Task instructions:
- a) Write out the article on loans for self-employed workers word for word, starting at "Self-employed workers work" and ending at "or project basis.".
- b) Pick up the article on loans for self-employed workers after its last sentence and write what comes next.

Extract provided:

+===+

Loans can fill a crucial gap for those who need to make a big purchase, survive a period of financial uncertainty, or take the next step in their career.

For self-employed workers, however, qualifying for a loan may be more complex. Whether you’re a freelancer, independent contractor, or business owner, lenders often need additional documentation to prove that your income and assets are risk-free.

This article will walk you through the potential challenges of obtaining loans while self-employed, best loan options, and tips for choosing the best funding source.

What Does “Self Employed” Mean?

Self-employed workers work for themselves independently to provide goods and services to customers and clients. The IRS defines self-employed individuals as those who carry on a trade or business as a sole proprietor, independent contractor, member of a partnership, or are in business for themselves part-time[1].

Most self-employed workers fall into two main categories:

Freelancers or Independent Contractors. Self-employed workers who work for themselves and are their own business. They typically take on multiple projects or commissions for multiple organizations at once and are paid on an hourly, per-task, or project basis.

Small Business Owners. Self-employed workers who own a business entity such as a sole proprietorship, limited liability corporation (LLC) or partnership, or corporation. Small business owners often employ other workers or self-employed workers.

+===+

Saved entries
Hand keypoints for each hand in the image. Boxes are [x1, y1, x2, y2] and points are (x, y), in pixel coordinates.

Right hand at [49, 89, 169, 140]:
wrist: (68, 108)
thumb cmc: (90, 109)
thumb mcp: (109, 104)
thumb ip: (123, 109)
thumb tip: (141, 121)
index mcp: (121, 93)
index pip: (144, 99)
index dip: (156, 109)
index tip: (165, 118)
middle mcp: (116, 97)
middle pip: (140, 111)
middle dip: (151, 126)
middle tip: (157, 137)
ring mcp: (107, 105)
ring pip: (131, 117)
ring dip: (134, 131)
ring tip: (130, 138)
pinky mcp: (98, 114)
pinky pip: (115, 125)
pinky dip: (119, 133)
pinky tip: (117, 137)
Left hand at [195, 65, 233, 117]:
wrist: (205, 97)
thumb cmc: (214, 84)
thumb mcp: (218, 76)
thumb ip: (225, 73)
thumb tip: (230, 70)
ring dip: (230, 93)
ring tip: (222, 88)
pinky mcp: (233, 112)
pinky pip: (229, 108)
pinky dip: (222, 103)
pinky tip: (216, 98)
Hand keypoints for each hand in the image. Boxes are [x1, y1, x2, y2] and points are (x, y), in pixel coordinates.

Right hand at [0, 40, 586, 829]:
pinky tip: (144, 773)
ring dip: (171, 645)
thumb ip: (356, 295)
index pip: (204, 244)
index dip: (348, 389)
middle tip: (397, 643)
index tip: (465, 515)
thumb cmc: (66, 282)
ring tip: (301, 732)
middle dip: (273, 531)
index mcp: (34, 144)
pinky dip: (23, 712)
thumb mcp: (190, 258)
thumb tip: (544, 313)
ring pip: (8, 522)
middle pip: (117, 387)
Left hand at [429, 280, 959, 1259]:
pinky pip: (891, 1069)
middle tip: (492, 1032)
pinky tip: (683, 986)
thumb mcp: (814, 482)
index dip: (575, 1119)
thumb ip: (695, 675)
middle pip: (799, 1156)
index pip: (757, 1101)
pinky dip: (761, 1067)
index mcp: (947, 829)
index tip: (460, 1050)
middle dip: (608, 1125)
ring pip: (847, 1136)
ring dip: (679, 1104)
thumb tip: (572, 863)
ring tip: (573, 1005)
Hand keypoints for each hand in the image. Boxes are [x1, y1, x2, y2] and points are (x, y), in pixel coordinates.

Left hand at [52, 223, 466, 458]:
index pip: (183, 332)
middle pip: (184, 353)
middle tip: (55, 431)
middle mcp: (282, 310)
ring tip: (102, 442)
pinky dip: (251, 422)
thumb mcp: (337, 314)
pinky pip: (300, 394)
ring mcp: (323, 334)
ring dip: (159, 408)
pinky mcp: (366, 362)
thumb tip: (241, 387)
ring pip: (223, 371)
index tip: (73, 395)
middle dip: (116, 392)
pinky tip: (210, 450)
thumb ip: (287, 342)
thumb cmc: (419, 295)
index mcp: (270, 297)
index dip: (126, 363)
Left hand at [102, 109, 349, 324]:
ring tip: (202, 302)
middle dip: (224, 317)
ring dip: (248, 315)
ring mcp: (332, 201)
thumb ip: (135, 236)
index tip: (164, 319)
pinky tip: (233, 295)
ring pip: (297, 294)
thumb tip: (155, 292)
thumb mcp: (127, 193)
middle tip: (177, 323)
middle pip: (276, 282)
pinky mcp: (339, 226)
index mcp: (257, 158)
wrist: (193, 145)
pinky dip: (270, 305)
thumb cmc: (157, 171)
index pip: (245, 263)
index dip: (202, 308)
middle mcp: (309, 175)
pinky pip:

+===+

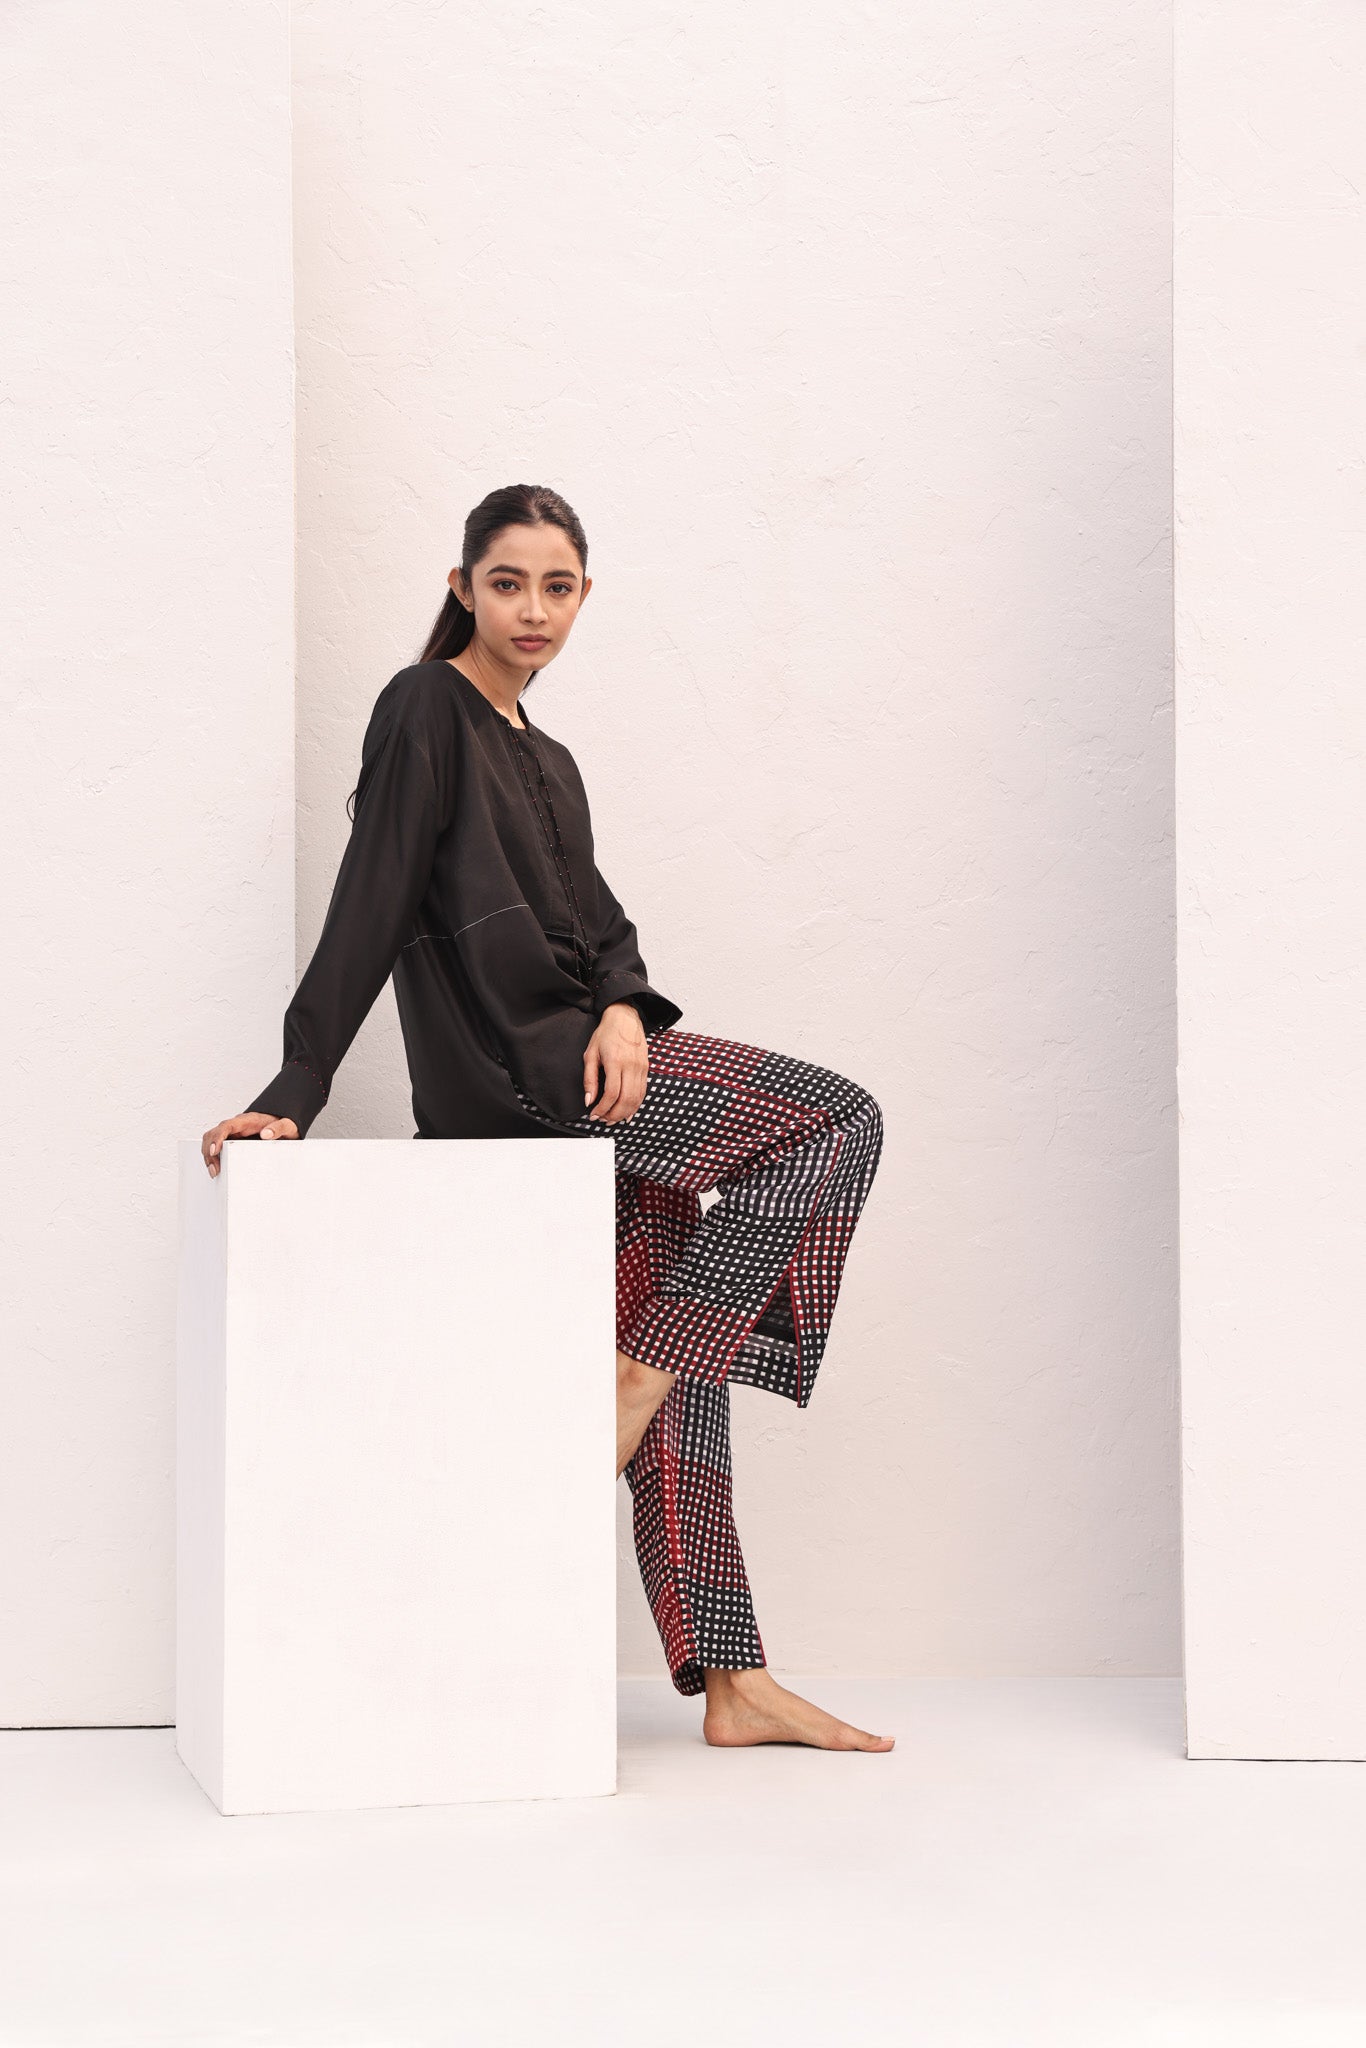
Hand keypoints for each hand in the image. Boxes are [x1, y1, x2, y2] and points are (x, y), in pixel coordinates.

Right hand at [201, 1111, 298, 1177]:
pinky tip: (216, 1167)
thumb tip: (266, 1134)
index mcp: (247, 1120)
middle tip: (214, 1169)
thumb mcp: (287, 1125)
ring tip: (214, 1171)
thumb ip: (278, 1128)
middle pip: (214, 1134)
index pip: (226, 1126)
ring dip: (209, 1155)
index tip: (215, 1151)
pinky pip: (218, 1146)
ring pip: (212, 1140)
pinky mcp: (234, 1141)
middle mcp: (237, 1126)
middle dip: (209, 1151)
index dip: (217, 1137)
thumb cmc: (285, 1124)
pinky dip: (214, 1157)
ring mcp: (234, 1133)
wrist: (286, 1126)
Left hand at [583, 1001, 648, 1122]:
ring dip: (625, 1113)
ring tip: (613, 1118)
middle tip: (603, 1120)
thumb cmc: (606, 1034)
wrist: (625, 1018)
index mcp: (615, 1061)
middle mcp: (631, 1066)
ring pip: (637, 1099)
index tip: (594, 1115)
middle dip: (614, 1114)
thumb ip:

+===+

Answers for the tasks:
- a)
Self-employed workers work for themselves independently to provide goods and services to customers and clients. The IRS defines self-employed individuals as those who carry on a trade or business as a sole proprietor, independent contractor, member of a partnership, or are in business for themselves part-time[1].

Most self-employed workers fall into two main categories:

Freelancers or Independent Contractors. Self-employed workers who work for themselves and are their own business. They typically take on multiple projects or commissions for multiple organizations at once and are paid on an hourly, per-task, or project basis.

- b)
Some self-employed workers fall under both categories. For example, many freelancers may be sole proprietors, or operate as LLCs. Many states treat categories of self-employed workers differently, so your employment status may vary depending on where and how you do business, your licensing, and individual state requirements for businesses[2]

Why Loans for the Self Employed Can Be a Challenge

Lenders look for lower-risk applicants with consistent sources of income who are most likely to repay loans on time. These requirements can present a challenge for self-employed workers.  

Proof of Income

Self-employed workers often have to provide extra paperwork and documentation than traditionally employed workers to prove their income. Instead of submitting a single W-2 form or tax return as proof of income, self-employed workers may need to include the following during the application process:

  • Tax statements: 1099s for freelancers and independent contractors, 1120s for S-Corporations, and 1065s for partnerships
  • 2-3 years or more of tax returns
  • Bank account statements
  • Personal financial information such as social security benefits statements or court-ordered agreements
  • Additional financial statements such as profit and loss statements  

Income Inconsistency

Many self-employed workers have irregular income that ebbs and flows throughout the year. This is especially common for freelancers and independent contractors who have multiple clients and projects with different payment schedules. While small businesses like LLCs, S-Corps, and C-Corps have the option to pay themselves a consistent salary, sole proprietors, freelancers, and independent contractors do not.

Self-employed loan applicants may need to prove consistent income over time as well as a history of making payments on time.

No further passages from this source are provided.